◆ Coba Sendiri
Tuliskan ulang seluruh teks tentang pendekatan kontekstual dan konseptual dalam pembelajaran tanpa mengubah satu huruf pun.

◆ Teks Hasil Ekstraksi
---------------
Wina (2005:125) menjelaskan beberapa hal penting dalam pembelajaran melalui
pendekatan kontekstual atau CTL sebagai berikut:
(a) CTL adalah
model pembelajaran yang menekankan pada aktivitas siswa secara penuh, baik
fisik maupun mental.
(b) CTL memandang
bahwa belajar bukan menghafal akan tetapi porses pengalaman dalam kehidupan
nyata.
(c) Kelas dalam
pembelajaran CTL, bukan sebagai tempat memperoleh informasi, akan tetapi sebagi
tempat untuk menguji data hasil temuan mereka dilapangan.
(d) Materi
pelajaran ditemukan oleh siswa sendiri bukan hasil pemberian orang lain.
PENDEKATAN
KONSEPTUAL
I. Pengertian Pendekatan Konsep
Pendekatan (approach)
adalah suatu istilah yang memilki kemiripan dengan strategi. Menurut Wina
Sanjaya (2008: 127) pendekatan adalah titik tolak atau sudut pandang kita
terhadap proses pembelajaran. Istilah pendekatan merujuk kepada pandangan
tentang terjadinya suatu proses yang sifatnya masih sangat umum. Oleh karena
itu strategi dan metode pembelajaran yang digunakan dapat bersumber atau
tergantung dari pendekatan tertentu..
Konsep
merupakan buah pikiran seseorang atau sekelompok orang yang dinyatakan dalam
defenisi sehingga melahirkan produk pengetahuan berupa prinsip, hukum, dan
teori. Konsep diperoleh dari fakta, peristiwa, pengalaman, melalui generalisasi
dan berpikir abstrak. Konsep dapat mengalami perubahan disesuaikan dengan fakta
atau pengetahuan baru, sedangkan kegunaan konsep adalah menjelaskan dan
meramalkan sesuatu pengetahuan.
---------------
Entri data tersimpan
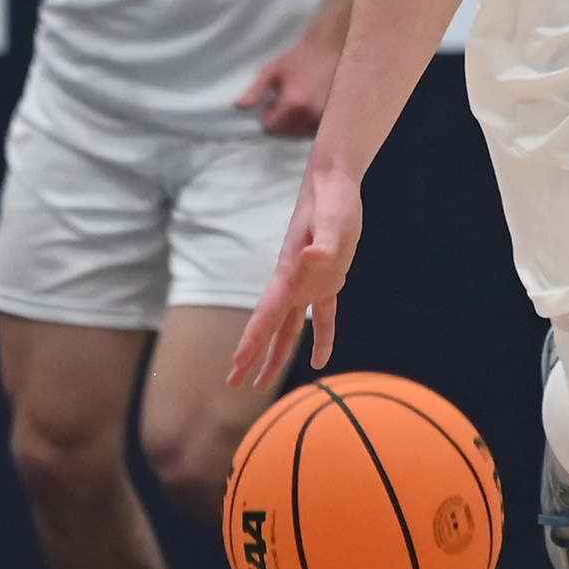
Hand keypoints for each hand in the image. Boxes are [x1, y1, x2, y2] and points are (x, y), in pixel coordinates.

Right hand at [229, 162, 362, 387]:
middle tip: (235, 385)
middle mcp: (293, 283)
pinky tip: (319, 361)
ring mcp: (308, 284)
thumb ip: (325, 243)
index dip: (252, 340)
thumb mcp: (332, 221)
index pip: (266, 314)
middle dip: (252, 357)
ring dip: (276, 356)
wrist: (333, 183)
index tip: (237, 364)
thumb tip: (315, 257)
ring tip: (262, 385)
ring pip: (288, 329)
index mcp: (289, 273)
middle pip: (269, 328)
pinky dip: (321, 339)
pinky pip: (322, 318)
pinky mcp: (327, 282)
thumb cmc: (331, 200)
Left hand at [236, 34, 338, 138]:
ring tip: (299, 102)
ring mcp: (326, 118)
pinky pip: (315, 131)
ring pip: (301, 134)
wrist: (332, 49)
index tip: (271, 102)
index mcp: (294, 103)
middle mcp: (311, 115)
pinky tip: (311, 106)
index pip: (272, 127)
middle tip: (285, 101)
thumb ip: (255, 90)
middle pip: (286, 133)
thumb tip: (239, 106)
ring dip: (295, 123)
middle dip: (281, 120)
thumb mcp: (273, 70)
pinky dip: (309, 124)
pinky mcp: (335, 118)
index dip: (267, 115)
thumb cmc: (301, 58)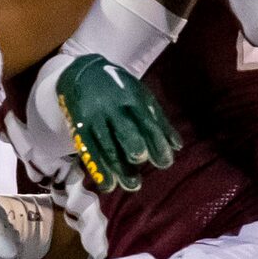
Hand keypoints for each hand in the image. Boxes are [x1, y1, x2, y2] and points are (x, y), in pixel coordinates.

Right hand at [54, 54, 178, 190]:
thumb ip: (158, 120)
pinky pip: (88, 151)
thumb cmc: (119, 88)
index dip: (156, 143)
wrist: (82, 73)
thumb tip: (177, 146)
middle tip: (141, 163)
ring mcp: (94, 119)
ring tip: (132, 185)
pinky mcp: (79, 128)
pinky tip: (108, 185)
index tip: (165, 163)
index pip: (146, 123)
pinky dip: (98, 169)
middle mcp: (113, 109)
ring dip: (118, 168)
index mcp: (132, 100)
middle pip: (125, 132)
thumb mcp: (141, 96)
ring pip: (106, 146)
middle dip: (134, 150)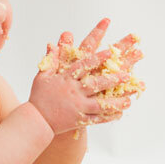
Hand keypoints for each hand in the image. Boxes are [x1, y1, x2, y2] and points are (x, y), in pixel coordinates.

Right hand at [29, 20, 143, 133]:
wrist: (35, 121)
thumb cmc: (39, 97)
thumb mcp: (43, 75)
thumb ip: (52, 58)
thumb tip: (55, 42)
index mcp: (65, 79)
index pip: (83, 66)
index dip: (97, 58)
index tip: (110, 52)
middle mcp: (73, 92)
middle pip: (96, 84)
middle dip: (112, 80)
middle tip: (127, 75)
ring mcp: (77, 107)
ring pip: (100, 104)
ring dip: (116, 102)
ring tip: (129, 100)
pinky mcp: (79, 120)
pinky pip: (97, 119)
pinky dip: (108, 117)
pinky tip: (120, 114)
---------------
◆ Penyelesaian Masalah
Wina (2005:125) menjelaskan beberapa hal penting dalam pembelajaran melalui
pendekatan kontekstual atau CTL sebagai berikut:
(a) CTL adalah
model pembelajaran yang menekankan pada aktivitas siswa secara penuh, baik
fisik maupun mental.
(b) CTL memandang
bahwa belajar bukan menghafal akan tetapi porses pengalaman dalam kehidupan
nyata.
(c) Kelas dalam
pembelajaran CTL, bukan sebagai tempat memperoleh informasi, akan tetapi sebagi
tempat untuk menguji data hasil temuan mereka dilapangan.
(d) Materi
pelajaran ditemukan oleh siswa sendiri bukan hasil pemberian orang lain.
PENDEKATAN
KONSEPTUAL
I. Pengertian Pendekatan Konsep
Pendekatan (approach)
adalah suatu istilah yang memilki kemiripan dengan strategi. Menurut Wina
Sanjaya (2008: 127) pendekatan adalah titik tolak atau sudut pandang kita
terhadap proses pembelajaran. Istilah pendekatan merujuk kepada pandangan
tentang terjadinya suatu proses yang sifatnya masih sangat umum. Oleh karena
itu strategi dan metode pembelajaran yang digunakan dapat bersumber atau
tergantung dari pendekatan tertentu..
Konsep
merupakan buah pikiran seseorang atau sekelompok orang yang dinyatakan dalam
defenisi sehingga melahirkan produk pengetahuan berupa prinsip, hukum, dan
teori. Konsep diperoleh dari fakta, peristiwa, pengalaman, melalui generalisasi
dan berpikir abstrak. Konsep dapat mengalami perubahan disesuaikan dengan fakta
atau pengetahuan baru, sedangkan kegunaan konsep adalah menjelaskan dan
meramalkan sesuatu pengetahuan.